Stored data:
::::::

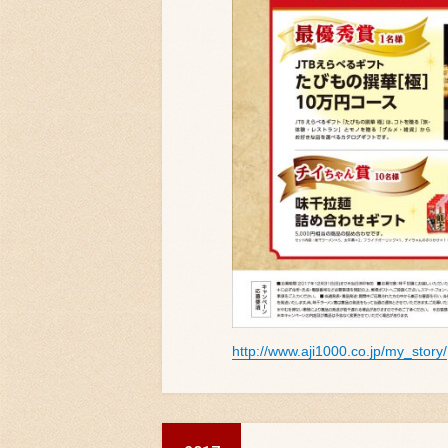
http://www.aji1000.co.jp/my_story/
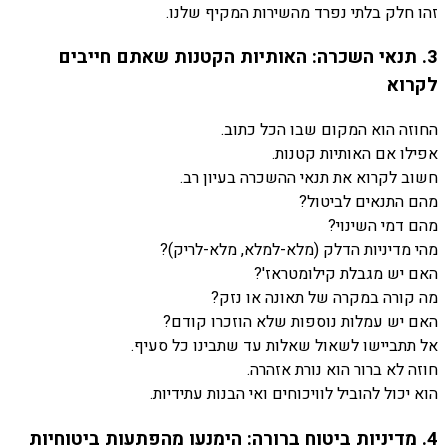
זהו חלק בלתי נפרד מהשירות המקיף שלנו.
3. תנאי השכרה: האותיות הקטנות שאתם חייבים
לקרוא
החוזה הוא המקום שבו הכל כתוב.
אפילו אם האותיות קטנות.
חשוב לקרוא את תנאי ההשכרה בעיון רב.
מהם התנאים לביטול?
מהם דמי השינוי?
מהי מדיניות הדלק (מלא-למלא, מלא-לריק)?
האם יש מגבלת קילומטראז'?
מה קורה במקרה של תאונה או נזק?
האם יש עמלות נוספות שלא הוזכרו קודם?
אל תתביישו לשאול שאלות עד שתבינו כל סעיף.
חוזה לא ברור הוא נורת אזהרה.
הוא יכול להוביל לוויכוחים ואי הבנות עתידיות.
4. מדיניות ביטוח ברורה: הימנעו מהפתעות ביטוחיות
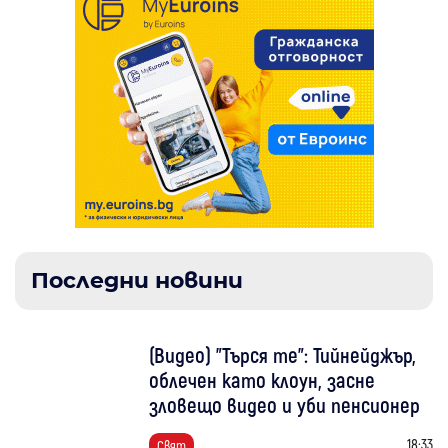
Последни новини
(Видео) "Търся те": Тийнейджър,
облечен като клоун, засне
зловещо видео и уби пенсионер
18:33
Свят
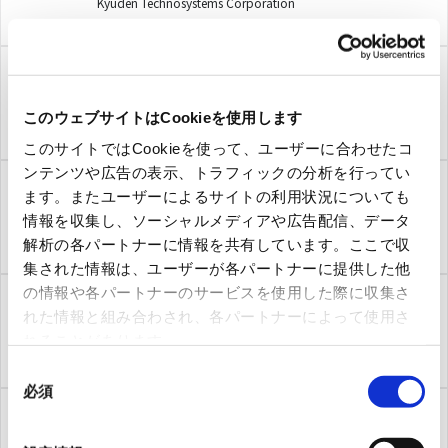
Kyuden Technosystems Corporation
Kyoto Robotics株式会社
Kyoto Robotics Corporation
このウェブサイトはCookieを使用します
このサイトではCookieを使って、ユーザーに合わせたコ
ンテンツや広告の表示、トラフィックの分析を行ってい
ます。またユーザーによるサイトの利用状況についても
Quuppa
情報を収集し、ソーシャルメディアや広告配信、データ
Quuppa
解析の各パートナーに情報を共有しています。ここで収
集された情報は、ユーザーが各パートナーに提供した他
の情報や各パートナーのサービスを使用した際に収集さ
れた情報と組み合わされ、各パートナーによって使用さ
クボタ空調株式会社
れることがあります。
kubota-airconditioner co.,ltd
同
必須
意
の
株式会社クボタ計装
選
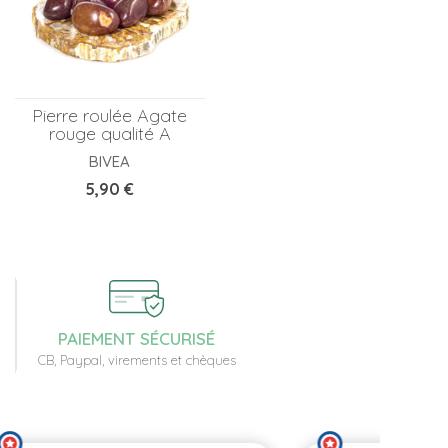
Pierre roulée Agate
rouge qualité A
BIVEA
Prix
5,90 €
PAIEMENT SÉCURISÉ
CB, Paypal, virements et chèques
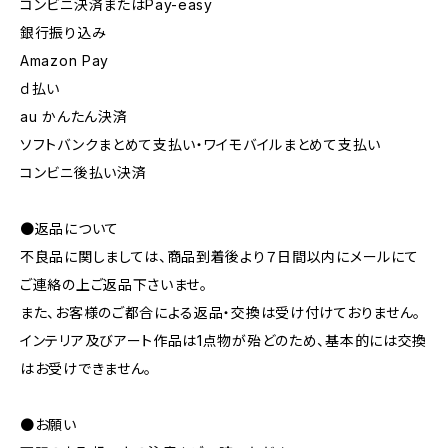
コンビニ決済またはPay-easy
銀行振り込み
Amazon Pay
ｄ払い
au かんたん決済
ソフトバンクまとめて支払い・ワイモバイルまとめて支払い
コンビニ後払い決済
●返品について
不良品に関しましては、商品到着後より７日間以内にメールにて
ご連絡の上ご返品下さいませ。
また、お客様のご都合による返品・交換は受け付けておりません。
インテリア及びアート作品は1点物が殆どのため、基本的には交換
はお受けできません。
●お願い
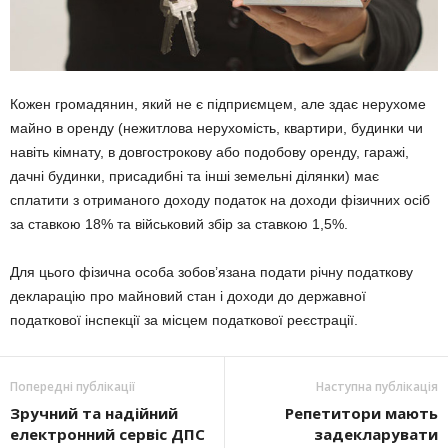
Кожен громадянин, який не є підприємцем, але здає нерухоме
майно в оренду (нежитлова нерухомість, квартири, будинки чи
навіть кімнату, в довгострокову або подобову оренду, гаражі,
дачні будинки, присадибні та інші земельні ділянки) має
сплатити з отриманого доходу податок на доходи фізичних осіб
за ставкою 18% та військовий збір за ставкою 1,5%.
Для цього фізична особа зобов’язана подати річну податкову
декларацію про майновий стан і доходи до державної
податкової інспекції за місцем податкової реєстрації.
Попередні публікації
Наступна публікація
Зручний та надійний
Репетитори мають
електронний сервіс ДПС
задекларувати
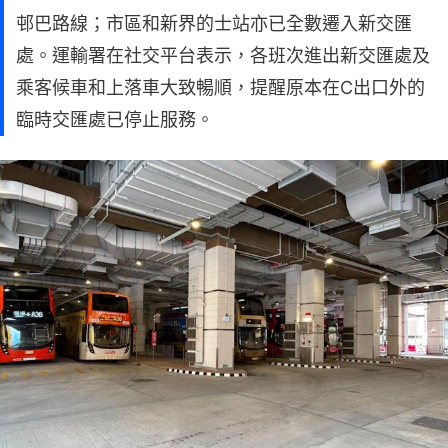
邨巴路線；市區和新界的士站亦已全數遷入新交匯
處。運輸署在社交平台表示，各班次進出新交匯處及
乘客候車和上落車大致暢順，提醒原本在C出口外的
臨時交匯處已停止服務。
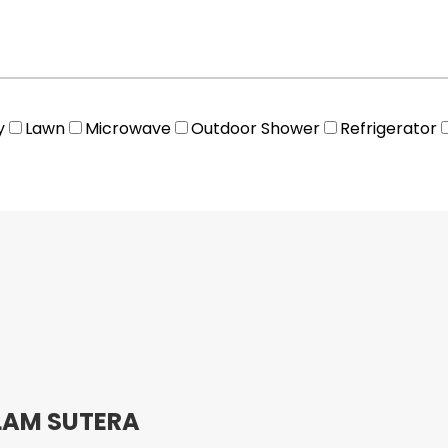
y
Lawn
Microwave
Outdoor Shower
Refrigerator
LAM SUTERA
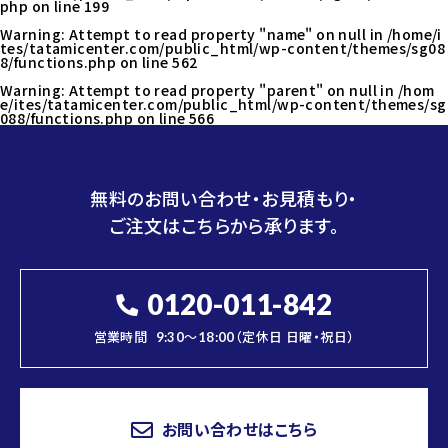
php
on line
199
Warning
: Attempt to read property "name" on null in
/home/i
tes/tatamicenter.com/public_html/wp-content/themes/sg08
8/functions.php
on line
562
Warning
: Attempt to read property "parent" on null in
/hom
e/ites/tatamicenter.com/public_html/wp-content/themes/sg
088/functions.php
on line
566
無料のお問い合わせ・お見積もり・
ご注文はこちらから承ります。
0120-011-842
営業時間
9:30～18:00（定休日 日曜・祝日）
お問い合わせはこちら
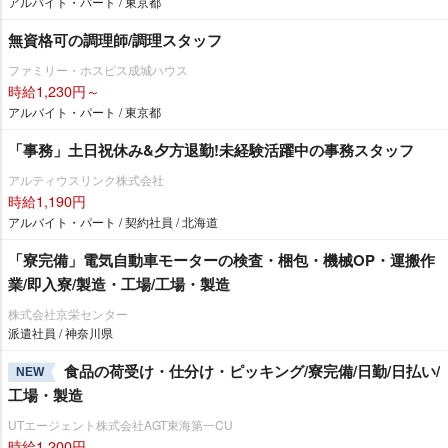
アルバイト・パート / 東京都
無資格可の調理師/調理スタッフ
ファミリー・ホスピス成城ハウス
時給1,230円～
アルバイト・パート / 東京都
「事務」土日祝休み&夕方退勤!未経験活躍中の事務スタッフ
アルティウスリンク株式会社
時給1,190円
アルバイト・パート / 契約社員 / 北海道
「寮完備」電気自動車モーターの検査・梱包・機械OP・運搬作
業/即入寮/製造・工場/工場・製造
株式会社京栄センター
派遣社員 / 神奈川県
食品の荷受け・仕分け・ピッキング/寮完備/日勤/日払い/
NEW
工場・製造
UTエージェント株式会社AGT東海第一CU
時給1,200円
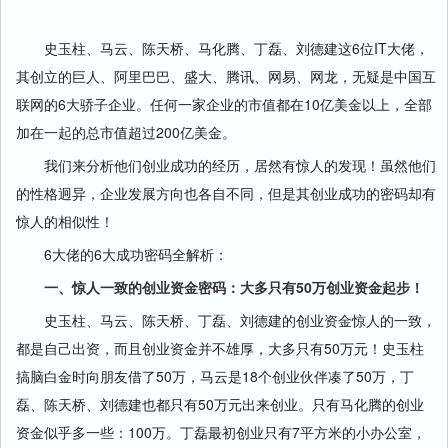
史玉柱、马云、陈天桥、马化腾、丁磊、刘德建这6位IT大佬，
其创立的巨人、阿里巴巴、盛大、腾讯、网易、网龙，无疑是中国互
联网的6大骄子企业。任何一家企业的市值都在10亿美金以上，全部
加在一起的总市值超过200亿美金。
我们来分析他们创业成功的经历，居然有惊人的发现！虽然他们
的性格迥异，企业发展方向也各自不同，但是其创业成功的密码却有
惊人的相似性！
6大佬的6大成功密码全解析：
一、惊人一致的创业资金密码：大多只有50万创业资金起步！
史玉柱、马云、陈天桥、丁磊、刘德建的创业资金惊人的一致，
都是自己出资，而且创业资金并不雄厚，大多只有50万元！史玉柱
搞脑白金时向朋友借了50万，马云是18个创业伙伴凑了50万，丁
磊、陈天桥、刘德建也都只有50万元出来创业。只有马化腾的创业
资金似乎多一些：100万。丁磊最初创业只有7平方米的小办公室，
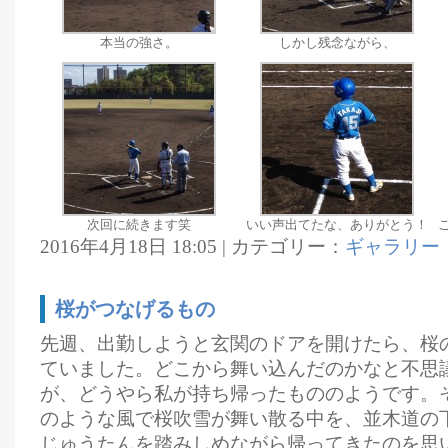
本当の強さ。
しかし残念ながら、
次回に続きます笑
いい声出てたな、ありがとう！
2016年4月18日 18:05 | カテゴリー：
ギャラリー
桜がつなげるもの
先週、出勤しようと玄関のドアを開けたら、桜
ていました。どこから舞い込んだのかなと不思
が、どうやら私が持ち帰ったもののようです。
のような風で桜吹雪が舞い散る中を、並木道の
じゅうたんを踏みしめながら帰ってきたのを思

::::::

* PROBLEM: Write out each entry word for word, images excluded.

* ANSWER SECTION:
http://www.aji1000.co.jp/my_story/
זהו חלק בלתי נפרד מהשירות המקיף שלנו.
3. תנאי השכרה: האותיות הקטנות שאתם חייבים
לקרוא
החוזה הוא המקום שבו הכל כתוב.
אפילו אם האותיות קטנות.
חשוב לקרוא את תנאי ההשכרה בעיון רב.
מהם התנאים לביטול?
מהם דמי השינוי?
מהי מדיניות הדלק (מלא-למלא, מלא-לריק)?
האם יש מגבלת קילומטראז'?
מה קורה במקרה של תאונה או נזק?
האם יש עמלות נוספות שלא הוזכרו קודם?
אל תתביישו לשאול שאלות עד שתבינו כל סעיף.
חוזה לא ברור הוא נורת אזהרה.
הוא יכול להוביל לוויכוחים ואי הבנות עתידיות.
4. מדיניות ביטוח ברורה: הימנעו מהפתעות ביטוחיות
Последни новини
(Видео) "Търся те": Тийнейджър,
облечен като клоун, засне
зловещо видео и уби пенсионер
18:33
Свят
Kyuden Technosystems Corporation
Kyoto Robotics株式会社
Kyoto Robotics Corporation
このウェブサイトはCookieを使用します
このサイトではCookieを使って、ユーザーに合わせたコ
ンテンツや広告の表示、トラフィックの分析を行ってい
ます。またユーザーによるサイトの利用状況についても
Quuppa
情報を収集し、ソーシャルメディアや広告配信、データ
Quuppa
解析の各パートナーに情報を共有しています。ここで収
集された情報は、ユーザーが各パートナーに提供した他
の情報や各パートナーのサービスを使用した際に収集さ
れた情報と組み合わされ、各パートナーによって使用さ
クボタ空調株式会社
れることがあります。
kubota-airconditioner co.,ltd
同
必須
意
の
株式会社クボタ計装
選
Pierre roulée Agate
rouge qualité A
BIVEA
Prix
5,90 €
PAIEMENT SÉCURISÉ
CB, Paypal, virements et chèques
コンビニ決済またはPay-easy
銀行振り込み
Amazon Pay
ｄ払い
au かんたん決済
ソフトバンクまとめて支払い・ワイモバイルまとめて支払い
コンビニ後払い決済
●返品について
不良品に関しましては、商品到着後より７日間以内にメールにて
ご連絡の上ご返品下さいませ。
また、お客様のご都合による返品・交換は受け付けておりません。
インテリア及びアート作品は1点物が殆どのため、基本的には交換
はお受けできません。
●お願い
Кожен громадянин, який не є підприємцем, але здає нерухоме
майно в оренду (нежитлова нерухомість, квартири, будинки чи
навіть кімнату, в довгострокову або подобову оренду, гаражі,
дачні будинки, присадибні та інші земельні ділянки) має
сплатити з отриманого доходу податок на доходи фізичних осіб
за ставкою 18% та військовий збір за ставкою 1,5%.
Для цього фізична особа зобов’язана подати річну податкову
декларацію про майновий стан і доходи до державної
податкової інспекції за місцем податкової реєстрації.
Попередні публікації
Наступна публікація
Зручний та надійний
Репетитори мають
електронний сервіс ДПС
задекларувати
邨巴路線；市區和新界的士站亦已全數遷入新交匯
處。運輸署在社交平台表示，各班次進出新交匯處及
乘客候車和上落車大致暢順，提醒原本在C出口外的
臨時交匯處已停止服務。
y
Lawn
Microwave
Outdoor Shower
Refrigerator
LAM SUTERA
php
on line
199
Warning
: Attempt to read property "name" on null in
/home/i
tes/tatamicenter.com/public_html/wp-content/themes/sg08
8/functions.php
on line
562
Warning
: Attempt to read property "parent" on null in
/hom
e/ites/tatamicenter.com/public_html/wp-content/themes/sg
088/functions.php
on line
566
無料のお問い合わせ・お見積もり・
ご注文はこちらから承ります。
0120-011-842
営業時間
9:30～18:00（定休日 日曜・祝日）
お問い合わせはこちら
アルバイト・パート / 東京都
無資格可の調理師/調理スタッフ
ファミリー・ホスピス成城ハウス
時給1,230円～
アルバイト・パート / 東京都
「事務」土日祝休み&夕方退勤!未経験活躍中の事務スタッフ
アルティウスリンク株式会社
時給1,190円
アルバイト・パート / 契約社員 / 北海道
「寮完備」電気自動車モーターの検査・梱包・機械OP・運搬作
業/即入寮/製造・工場/工場・製造
株式会社京栄センター
派遣社員 / 神奈川県
食品の荷受け・仕分け・ピッキング/寮完備/日勤/日払い/
NEW
工場・製造
UTエージェント株式会社AGT東海第一CU
時給1,200円
史玉柱、马云、陈天桥、马化腾、丁磊、刘德建这6位IT大佬，
其创立的巨人、阿里巴巴、盛大、腾讯、网易、网龙，无疑是中国互
联网的6大骄子企业。任何一家企业的市值都在10亿美金以上，全部
加在一起的总市值超过200亿美金。
我们来分析他们创业成功的经历，居然有惊人的发现！虽然他们
的性格迥异，企业发展方向也各自不同，但是其创业成功的密码却有
惊人的相似性！
6大佬的6大成功密码全解析：
一、惊人一致的创业资金密码：大多只有50万创业资金起步！
史玉柱、马云、陈天桥、丁磊、刘德建的创业资金惊人的一致，
都是自己出资，而且创业资金并不雄厚，大多只有50万元！史玉柱
搞脑白金时向朋友借了50万，马云是18个创业伙伴凑了50万，丁
磊、陈天桥、刘德建也都只有50万元出来创业。只有马化腾的创业
资金似乎多一些：100万。丁磊最初创业只有7平方米的小办公室，
本当の強さ。
しかし残念ながら、
次回に続きます笑
いい声出てたな、ありがとう！
2016年4月18日 18:05 | カテゴリー：
ギャラリー
桜がつなげるもの
先週、出勤しようと玄関のドアを開けたら、桜
ていました。どこから舞い込んだのかなと不思
が、どうやら私が持ち帰ったもののようです。
のような風で桜吹雪が舞い散る中を、並木道の
じゅうたんを踏みしめながら帰ってきたのを思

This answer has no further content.